The survey dug into the critical factors that contributed to successful and unsuccessful launches of sales compensation plans. According to half of the respondents, the composition and involvement of the design team (50 percent) and gaining buy-in from sales managers through effective training and communication (49 percent) were critical to achieving success. When that buy-in from sales managers or sales reps was ineffective through poor communication and training, the survey showed mirror levels of not achieving success (47 percent and 53 percent, respectively).
"The news these days is highlighting the importance of communicating clear expectations and having a strong culture of accountability in sales compensation, and with that, goals need to be set at a level where they're challenging but attainable," said Kerry Chou, CCP, senior practice leader at WorldatWork. "Effective communication is at the core of the top four critical success factors in this survey, whether through selecting the appropriate mix of professionals for the design team who understand the expectations and culture of accountability, having an effective goal-setting process, getting that buy-in from management or providing consistent messaging from management. It shouldn't surprise us that when a sales compensation plan has an unsuccessful launch or execution, some of those same communication factors are revealed as lacking in this survey."
The survey revealed that 71 percent of responding organizations use three or fewer performance measures in their sales compensation plans, with measures like total revenue and key sales objectives or milestones showing across-the-board importance for all of the salesforce.

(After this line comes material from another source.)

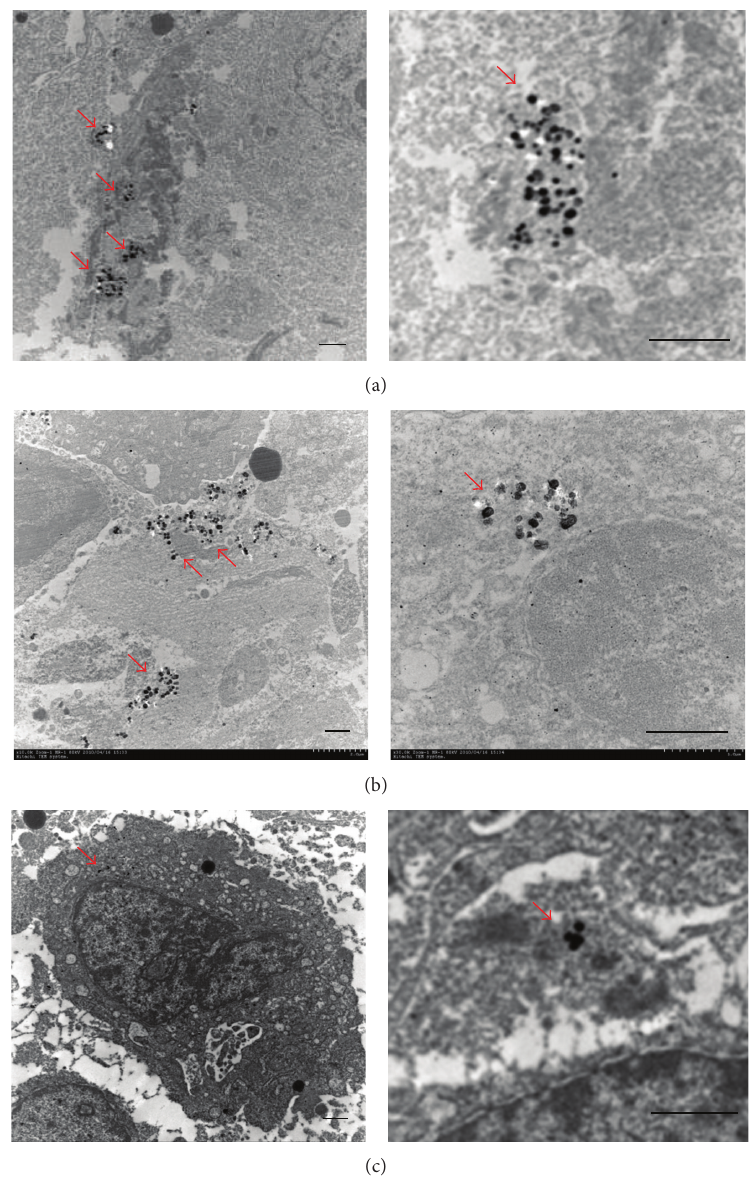
Figure 7: TEM images of tissue sections of tumors harvested at (a) 0h, (b) 1 h, and (c) 6 h following intratumoral injection of MSN-PdTPP nanoparticles. Red arrows indicate MSN-PdTPP nanoparticle accumulations (scale bars: 1 𝜇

David Blume, senior vice president of sales and marketing at OpenSymmetry, said "As best-in-class sales teams push for more aggressive goal-setting and higher rewards, simplicity in the sales plan design is key to tracking performance and shaping sales behavior in a more focused and impactful way. Highly complex sales compensation plans with too many performance measures can demotivate sales teams and contribute to rainmakers scattering their efforts amongst too many targets or just jumping ship, period. Furthermore, having a few key performance measures allows sales compensation plans to remain agile enough to change quickly in response to shifting corporate goals, industry tide and regulations."
Other key findings from the study include:
- 63 percent of organizations have documented policy guidelines that govern the process, manner and frequency against which sales compensation plans are reviewed.
- 90 percent of organizations have a formal plan that details the governing terms and conditions for sales plans.
- Ultimate approval to authorize change to the sales compensation plan lies with the top sales executive in 28 percent of respondents and the corporate president or CEO in 25 percent.